For fans of good writing and Bond’s suits, check out Matt Spaiser’s blog entry about this particular suit. If you haven’t read his blog – The Suits of James Bond – I don’t know what you’re waiting for.


  1. teeritz

    Good God, I don’t think I’ve ever noticed the check pattern! “Call yourself a Bond fan, Teeritz!?” I’ll have to watch the film again, but I just re-read the book and the story’s too fresh in my mind right now.
    Great write-up, LS, and check your emails in a few days.

    • luckystrike721

      Haha! To be fair to you, he only briefly wears this suit and the check is best seen on Blu-Ray or DVD close-ups during the periscope scene. When I filmed my own short version in high school (look out, here comes another LS anecdote!), I outfitted myself in a gray herringbone suit and a dark gray silk tie with threads of blue in it. The shirt was pale blue, but it didn’t have the cocktail cuffs because I was in 11th grade.
      Every time I read a book that has had a good film adaptation, I find myself resisting the urge to watch it immediately afterward. I’ve been on a noir/pulp kick lately, with plenty of Chandler and Hammett on the nightstand. Thus, Humphrey Bogart has taken up temporary residence on my TV screen lately.

      • Teeritz

        Hammett was the better writer, but Chandler “made words dance”, as has been said. I wrote my own little Marlowe story “Apologies to Raymond Chandler” over on my blog (shameless plug). Once you’re done with Hammett and Chandler, check out James M. Cain (if you haven’t already), then William P. McGivern and David Goodis. It’s noir or never.

        • luckystrike721

          Wonderful analysis of the two writers; Succinct, lyrical, and incontrovertibly true. I do love Hammett’s stories, but it is always after reading Chandler that I get in the mood to write. I just finished reading The Big Sleep, Farewell, My Lovely, and The Little Sister, and am halfway through The Long Goodbye. I probably read these all once a year, trying to time everything to read Hammett’s The Thin Man around Christmas. I’m working on my own noir as well, set in Pittsburgh (lots of love for my hometown) with a pre-war steel industry backdrop. As the plot unfolded, I realized just how influenced I must have subconsciously been by The Little Sister. Not sure why your piece is called “Apologies to Raymond Chandler”, I think he’d be honored by it! You have a great gift for making an author’s style your own. I was going to try and write bits that stood out as particularly Chandleresque, but that would be the whole thing. Excellently done! The “one-eyed stare” does seem especially Chandler, though. (Plus, can’t you just picture Chandler on a 1946 Royal, cigarette smoking lazily in the ashtray next to it?)

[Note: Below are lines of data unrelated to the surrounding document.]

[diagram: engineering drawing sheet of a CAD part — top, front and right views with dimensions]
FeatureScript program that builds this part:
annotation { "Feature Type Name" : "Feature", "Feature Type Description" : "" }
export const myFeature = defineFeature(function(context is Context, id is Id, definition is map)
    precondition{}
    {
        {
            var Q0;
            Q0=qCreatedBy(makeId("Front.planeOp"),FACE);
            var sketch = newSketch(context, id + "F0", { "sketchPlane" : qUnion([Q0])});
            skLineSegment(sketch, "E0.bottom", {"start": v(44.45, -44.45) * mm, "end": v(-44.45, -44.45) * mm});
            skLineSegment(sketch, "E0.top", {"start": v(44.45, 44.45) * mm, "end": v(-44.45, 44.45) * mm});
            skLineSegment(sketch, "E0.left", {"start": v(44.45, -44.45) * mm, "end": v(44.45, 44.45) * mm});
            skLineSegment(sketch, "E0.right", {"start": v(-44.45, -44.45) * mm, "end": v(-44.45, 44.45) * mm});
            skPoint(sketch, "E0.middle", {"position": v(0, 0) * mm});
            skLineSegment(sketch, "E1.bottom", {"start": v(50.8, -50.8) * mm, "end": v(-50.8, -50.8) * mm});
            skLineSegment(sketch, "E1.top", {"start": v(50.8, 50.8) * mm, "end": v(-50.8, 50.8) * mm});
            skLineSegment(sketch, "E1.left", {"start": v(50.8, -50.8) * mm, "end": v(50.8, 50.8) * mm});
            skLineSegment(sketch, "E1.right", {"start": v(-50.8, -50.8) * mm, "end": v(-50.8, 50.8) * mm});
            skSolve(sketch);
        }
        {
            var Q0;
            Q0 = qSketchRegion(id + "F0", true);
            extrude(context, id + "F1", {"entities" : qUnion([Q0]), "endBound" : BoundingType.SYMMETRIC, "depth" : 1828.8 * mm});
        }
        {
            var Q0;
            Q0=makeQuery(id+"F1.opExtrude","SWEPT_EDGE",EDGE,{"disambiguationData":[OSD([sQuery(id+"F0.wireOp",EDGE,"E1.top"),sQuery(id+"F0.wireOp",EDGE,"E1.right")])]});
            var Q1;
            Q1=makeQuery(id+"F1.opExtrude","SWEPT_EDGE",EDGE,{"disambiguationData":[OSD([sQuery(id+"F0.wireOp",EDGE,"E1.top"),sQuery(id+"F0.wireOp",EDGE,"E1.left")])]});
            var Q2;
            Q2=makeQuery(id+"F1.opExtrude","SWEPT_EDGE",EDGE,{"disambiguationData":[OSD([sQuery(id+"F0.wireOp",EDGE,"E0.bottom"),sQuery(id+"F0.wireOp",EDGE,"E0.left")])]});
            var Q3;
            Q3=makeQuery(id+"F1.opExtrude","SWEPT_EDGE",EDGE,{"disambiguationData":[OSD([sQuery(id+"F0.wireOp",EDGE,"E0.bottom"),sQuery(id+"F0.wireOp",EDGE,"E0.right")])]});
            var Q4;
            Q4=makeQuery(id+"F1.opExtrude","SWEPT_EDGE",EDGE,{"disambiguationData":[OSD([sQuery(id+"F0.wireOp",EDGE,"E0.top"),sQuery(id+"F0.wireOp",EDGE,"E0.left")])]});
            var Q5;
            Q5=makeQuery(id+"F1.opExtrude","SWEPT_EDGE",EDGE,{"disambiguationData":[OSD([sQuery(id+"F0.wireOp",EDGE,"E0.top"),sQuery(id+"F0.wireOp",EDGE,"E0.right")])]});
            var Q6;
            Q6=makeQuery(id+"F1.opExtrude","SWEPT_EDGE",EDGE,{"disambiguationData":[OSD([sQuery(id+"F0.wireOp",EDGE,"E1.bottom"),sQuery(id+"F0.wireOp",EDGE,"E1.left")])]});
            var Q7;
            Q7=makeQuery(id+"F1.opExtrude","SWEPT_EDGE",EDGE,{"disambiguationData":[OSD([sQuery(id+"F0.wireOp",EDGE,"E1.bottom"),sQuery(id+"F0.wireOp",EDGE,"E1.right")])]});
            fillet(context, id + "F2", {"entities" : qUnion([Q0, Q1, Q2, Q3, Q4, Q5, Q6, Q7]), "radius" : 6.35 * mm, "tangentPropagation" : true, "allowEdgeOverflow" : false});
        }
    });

          I’ve read the major Cains (Double Indemnity, Postman, etc.), but I need to really delve into his works. Had I but world enough and time, you know? I know he did some work on a pre-Code film, Hot Saturday, that was Cary Grant’s first starring role. I’d be curious about watching it because:
          1) Cain co-wrote it.
          2) I wonder if Grant in his ’20s still had that sophisticated air he had later in life.
          3) I love pre-Code films.

          Next on the reading list – McGivern and Goodis!

  2. Teeritz

    Thanks, LS. I thought I’d approach Marlowe from a late 1960s angle when he’s pretty much reached retirement age, but can still handle some junked-up longhair if required. The trick (for me, anyway) is to ensure that the writing doesn’t stray into parody. I was apologising in advance if it did, hence the title. And the whole time I was writing, I was hearing it read back to me by Robert Mitchum, since he played Marlowe in that great version of “Farewell My Lovely” (even though he was perhaps too old for the role in 1974) and that dreadful version of “The Big Sleep” a few years later. Powers Boothe had a perfect Marlowe voice as well.
    If you read any David Goodis, start with “Street of No Return”. Imagine Sinatra meeting a dangerous dame and getting on the wrong side of a crime boss.